需验证 $\mathbf{w}^\perp \in W^\perp$：对任意 $j$，

\[\langle \mathbf{w}^\perp, \mathbf{u}_j \rangle = \langle \mathbf{v} - \mathbf{w}, \mathbf{u}_j \rangle = \langle \mathbf{v}, \mathbf{u}_j \rangle - \sum_{i=1}^k \langle \mathbf{v}, \mathbf{u}_i \rangle \langle \mathbf{u}_i, \mathbf{u}_j \rangle = \langle \mathbf{v}, \mathbf{u}_j \rangle - \langle \mathbf{v}, \mathbf{u}_j \rangle = 0\]
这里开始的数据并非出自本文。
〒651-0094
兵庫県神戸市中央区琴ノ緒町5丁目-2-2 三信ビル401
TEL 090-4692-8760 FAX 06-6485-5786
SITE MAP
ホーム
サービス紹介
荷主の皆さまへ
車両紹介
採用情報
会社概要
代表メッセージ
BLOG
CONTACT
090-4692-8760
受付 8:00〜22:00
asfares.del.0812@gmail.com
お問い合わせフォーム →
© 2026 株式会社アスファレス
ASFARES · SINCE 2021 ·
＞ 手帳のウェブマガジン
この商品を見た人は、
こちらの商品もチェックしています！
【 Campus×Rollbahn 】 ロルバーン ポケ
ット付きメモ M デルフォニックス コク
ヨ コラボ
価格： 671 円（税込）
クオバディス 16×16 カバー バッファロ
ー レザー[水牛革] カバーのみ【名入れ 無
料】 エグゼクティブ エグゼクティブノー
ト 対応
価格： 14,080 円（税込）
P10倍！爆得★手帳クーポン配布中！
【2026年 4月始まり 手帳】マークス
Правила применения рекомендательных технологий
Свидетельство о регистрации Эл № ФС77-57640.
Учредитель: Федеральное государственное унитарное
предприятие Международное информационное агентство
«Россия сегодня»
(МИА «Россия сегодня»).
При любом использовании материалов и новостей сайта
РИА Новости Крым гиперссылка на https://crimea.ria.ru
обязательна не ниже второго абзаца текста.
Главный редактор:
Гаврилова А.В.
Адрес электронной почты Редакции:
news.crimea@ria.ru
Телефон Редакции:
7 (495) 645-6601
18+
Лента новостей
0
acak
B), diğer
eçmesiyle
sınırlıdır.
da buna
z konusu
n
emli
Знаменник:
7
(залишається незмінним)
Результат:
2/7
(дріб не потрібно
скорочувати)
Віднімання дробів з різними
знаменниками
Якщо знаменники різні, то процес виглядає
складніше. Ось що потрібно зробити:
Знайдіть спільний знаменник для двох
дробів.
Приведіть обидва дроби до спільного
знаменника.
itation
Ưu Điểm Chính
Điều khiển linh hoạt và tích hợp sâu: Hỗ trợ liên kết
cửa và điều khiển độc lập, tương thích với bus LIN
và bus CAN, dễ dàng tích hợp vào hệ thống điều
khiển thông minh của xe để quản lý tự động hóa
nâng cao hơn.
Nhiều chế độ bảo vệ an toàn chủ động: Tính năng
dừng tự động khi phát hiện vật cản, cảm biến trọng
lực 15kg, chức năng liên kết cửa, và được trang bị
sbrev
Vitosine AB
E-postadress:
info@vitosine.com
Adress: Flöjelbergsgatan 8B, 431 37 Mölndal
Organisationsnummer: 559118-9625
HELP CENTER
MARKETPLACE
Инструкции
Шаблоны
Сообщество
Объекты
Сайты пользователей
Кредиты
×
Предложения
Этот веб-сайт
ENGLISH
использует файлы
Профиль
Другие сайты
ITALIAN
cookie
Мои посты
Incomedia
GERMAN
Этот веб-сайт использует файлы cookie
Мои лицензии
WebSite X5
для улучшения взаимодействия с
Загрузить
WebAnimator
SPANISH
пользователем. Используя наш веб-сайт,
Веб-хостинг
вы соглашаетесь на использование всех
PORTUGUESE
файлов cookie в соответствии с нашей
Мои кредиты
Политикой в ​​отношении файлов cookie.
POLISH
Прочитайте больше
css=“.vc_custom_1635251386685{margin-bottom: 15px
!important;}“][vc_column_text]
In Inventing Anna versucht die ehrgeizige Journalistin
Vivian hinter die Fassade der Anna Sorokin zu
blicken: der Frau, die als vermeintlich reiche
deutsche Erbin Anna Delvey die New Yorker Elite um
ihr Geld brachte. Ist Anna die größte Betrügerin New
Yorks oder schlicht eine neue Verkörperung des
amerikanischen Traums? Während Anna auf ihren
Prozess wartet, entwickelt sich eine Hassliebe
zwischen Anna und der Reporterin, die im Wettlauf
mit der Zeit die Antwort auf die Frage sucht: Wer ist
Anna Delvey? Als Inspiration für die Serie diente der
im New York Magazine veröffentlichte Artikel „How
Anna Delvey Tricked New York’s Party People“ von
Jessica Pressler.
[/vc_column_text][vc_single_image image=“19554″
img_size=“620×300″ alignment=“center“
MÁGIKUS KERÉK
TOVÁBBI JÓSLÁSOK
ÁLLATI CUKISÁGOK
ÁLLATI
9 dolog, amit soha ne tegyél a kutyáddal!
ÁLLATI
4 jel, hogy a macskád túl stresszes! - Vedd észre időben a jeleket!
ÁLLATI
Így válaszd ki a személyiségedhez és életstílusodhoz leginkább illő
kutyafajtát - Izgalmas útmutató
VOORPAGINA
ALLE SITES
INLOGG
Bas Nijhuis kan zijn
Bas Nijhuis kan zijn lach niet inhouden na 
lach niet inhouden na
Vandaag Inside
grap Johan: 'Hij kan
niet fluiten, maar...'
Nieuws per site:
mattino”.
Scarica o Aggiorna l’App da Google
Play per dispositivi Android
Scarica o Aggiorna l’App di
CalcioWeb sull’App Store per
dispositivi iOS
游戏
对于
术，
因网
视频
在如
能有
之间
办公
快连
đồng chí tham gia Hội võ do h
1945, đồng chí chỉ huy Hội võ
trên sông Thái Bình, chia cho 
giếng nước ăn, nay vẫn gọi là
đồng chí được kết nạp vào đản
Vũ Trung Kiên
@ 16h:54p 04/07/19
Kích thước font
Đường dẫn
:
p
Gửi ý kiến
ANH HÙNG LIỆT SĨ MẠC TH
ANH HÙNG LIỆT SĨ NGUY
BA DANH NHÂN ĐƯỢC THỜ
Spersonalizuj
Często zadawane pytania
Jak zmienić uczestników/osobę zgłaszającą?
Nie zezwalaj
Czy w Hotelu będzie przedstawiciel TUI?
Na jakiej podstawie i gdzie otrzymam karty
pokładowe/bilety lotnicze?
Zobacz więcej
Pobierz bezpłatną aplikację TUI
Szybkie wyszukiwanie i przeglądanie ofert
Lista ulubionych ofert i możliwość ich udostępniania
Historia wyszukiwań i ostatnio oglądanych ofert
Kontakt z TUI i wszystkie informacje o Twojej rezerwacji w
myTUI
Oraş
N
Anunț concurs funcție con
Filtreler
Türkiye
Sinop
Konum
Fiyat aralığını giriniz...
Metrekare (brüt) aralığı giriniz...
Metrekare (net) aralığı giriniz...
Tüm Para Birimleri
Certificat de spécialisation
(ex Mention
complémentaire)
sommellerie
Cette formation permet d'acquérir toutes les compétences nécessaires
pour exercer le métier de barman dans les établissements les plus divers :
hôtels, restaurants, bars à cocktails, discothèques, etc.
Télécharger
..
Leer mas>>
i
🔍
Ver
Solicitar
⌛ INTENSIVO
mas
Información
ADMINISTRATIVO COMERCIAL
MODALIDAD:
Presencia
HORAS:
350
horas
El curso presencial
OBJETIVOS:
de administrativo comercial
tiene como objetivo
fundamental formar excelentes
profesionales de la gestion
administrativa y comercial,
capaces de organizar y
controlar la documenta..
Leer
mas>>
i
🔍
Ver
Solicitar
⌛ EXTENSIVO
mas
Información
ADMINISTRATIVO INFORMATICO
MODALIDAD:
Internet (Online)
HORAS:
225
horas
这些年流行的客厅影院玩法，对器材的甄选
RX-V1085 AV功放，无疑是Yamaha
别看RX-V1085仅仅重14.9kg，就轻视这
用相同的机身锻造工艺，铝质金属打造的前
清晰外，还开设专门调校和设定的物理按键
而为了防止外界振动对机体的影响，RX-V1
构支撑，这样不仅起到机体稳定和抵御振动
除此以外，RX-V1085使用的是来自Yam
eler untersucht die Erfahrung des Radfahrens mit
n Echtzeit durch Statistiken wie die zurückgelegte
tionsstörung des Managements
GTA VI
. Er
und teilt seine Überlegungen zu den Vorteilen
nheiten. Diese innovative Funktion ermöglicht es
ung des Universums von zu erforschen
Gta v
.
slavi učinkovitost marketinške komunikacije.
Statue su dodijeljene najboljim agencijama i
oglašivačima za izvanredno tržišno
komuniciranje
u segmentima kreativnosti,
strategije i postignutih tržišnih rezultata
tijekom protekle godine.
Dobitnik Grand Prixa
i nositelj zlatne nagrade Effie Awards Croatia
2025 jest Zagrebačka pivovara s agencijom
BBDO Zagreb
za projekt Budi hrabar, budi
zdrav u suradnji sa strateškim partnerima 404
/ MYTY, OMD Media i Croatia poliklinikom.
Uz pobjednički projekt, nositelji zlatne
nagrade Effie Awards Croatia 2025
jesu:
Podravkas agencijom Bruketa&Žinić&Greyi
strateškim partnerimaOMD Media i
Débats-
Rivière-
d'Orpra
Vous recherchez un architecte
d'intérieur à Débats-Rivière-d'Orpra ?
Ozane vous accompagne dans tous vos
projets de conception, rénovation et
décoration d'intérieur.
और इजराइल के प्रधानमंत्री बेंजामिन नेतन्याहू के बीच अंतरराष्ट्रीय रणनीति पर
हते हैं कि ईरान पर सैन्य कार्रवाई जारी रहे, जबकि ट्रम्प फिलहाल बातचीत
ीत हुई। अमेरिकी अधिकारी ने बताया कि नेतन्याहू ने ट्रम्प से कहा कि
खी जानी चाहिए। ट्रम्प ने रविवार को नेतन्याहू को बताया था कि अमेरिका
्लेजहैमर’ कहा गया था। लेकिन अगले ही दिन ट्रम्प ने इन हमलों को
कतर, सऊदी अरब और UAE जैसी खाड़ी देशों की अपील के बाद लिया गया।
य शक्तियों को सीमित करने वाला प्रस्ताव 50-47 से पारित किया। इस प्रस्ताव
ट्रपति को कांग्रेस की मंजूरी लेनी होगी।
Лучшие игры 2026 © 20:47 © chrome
因此 $\mathbf{w}^\perp$ 与 $W$ 的基正交，即 $\mathbf{w}^\perp \in W^\perp$。

唯一性：若 $\mathbf{v} = \mathbf{w}_1 + \mathbf{w}_1^\perp = \mathbf{w}_2 + \mathbf{w}_2^\perp$，则 $\mathbf{w}_1 - \mathbf{w}_2 = \mathbf{w}_2^\perp - \mathbf{w}_1^\perp$。左边属于 $W$，右边属于 $W^\perp$，因此 $\mathbf{w}_1 - \mathbf{w}_2 \in W \cap W^\perp$。对 $\mathbf{x} \in W \cap W^\perp$，$\langle \mathbf{x}, \mathbf{x} \rangle = 0$，故 $\mathbf{x} = \mathbf{0}$。即 $\mathbf{w}_1 = \mathbf{w}_2$，$\mathbf{w}_1^\perp = \mathbf{w}_2^\perp$。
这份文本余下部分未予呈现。